Unless some long-lost diary resurfaces, the possibility that Guston himself cringed at the memory — or recalled the cartoons at all — remains speculative. “By the turn of the century,” Storr cautioned, “Klan hate was as much against immigrants as Blacks. So there were many reasons to hate the Klan.”

But the drawings introduce a potential new reading. In confronting the banality of evil with his Klansmen of the ’60s and ’70s, perhaps Guston was excavating his own past in search of the raw American political unconscious. (His return to political cartooning under President Richard Nixon, starring childish reductions of China and Africa, would suggest he was still “doing the work.”)

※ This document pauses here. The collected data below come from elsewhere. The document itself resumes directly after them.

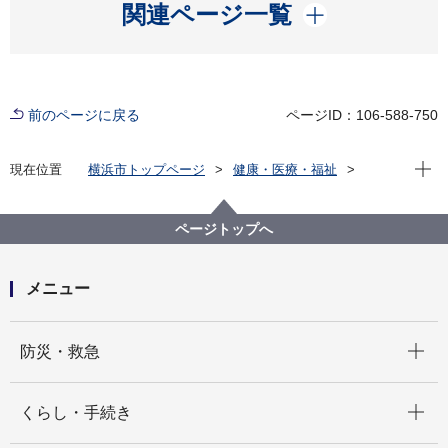
開く
関連ページ一覧
前のページに戻る
ページID：106-588-750
現在位
現在位置
横浜市トップページ
健康・医療・福祉
福祉・介護
障害福祉
障害者差別解消法への対応
事例検索
その他
精神障害
ページトップへ
（障害者差別事例2）精神障害 その他
メニュー
開く
防災・救急
開く
くらし・手続き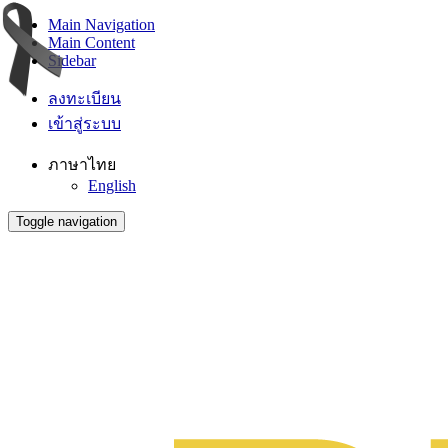
Main Navigation
Main Content
Sidebar
ลงทะเบียน
เข้าสู่ระบบ
ภาษาไทย
English
Toggle navigation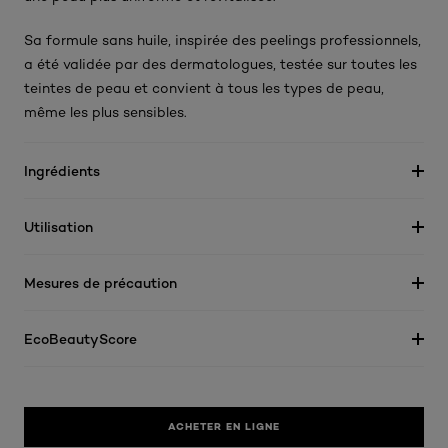
Sa formule sans huile, inspirée des peelings professionnels,
a été validée par des dermatologues, testée sur toutes les
teintes de peau et convient à tous les types de peau,
même les plus sensibles.
Ingrédients
Utilisation
Mesures de précaution
EcoBeautyScore
ACHETER EN LIGNE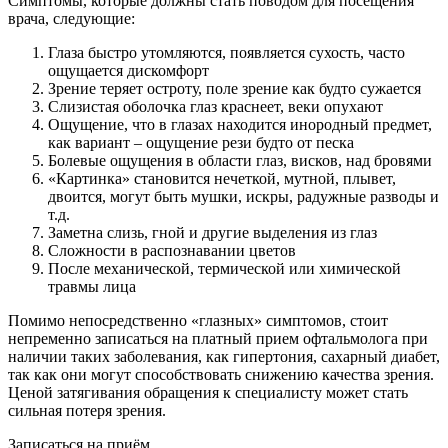
Симптомы, которые должны стать поводом для посещения
врача, следующие:
Глаза быстро утомляются, появляется сухость, часто
ощущается дискомфорт
Зрение теряет остроту, поле зрение как будто сужается
Слизистая оболочка глаз краснеет, веки опухают
Ощущение, что в глазах находится инородный предмет,
как вариант – ощущение рези будто от песка
Болевые ощущения в области глаз, висков, над бровями
«Картинка» становится нечеткой, мутной, плывет,
двоится, могут быть мушки, искры, радужные разводы и
т.д.
Заметна слизь, гной и другие выделения из глаз
Сложности в распознавании цветов
После механической, термической или химической
травмы лица
Помимо непосредственно «глазных» симптомов, стоит
непременно записаться на платный прием офтальмолога при
наличии таких заболевания, как гипертония, сахарный диабет,
так как они могут способствовать снижению качества зрения.
Ценой затягивания обращения к специалисту может стать
сильная потеря зрения.
Записаться на приём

“To ask for meaning is to misunderstand his process,” his daughter, Musa Mayer, said in a recent interview with the Metropolitan Museum of Art. But as Guston settles deeper into the canon, with an enormous new donation and a display in the Met’s future Tang Wing, it is to be hoped that the full, unsparing sweep of his legacy — from the newspaper cartoon to the gallery — will embolden rather than frighten his curators. Let it be studied, following Harry Belafonte’s informal edict from 1963, addressing the crowd at the March on Washington: “It is the artists who reveal the society to itself.”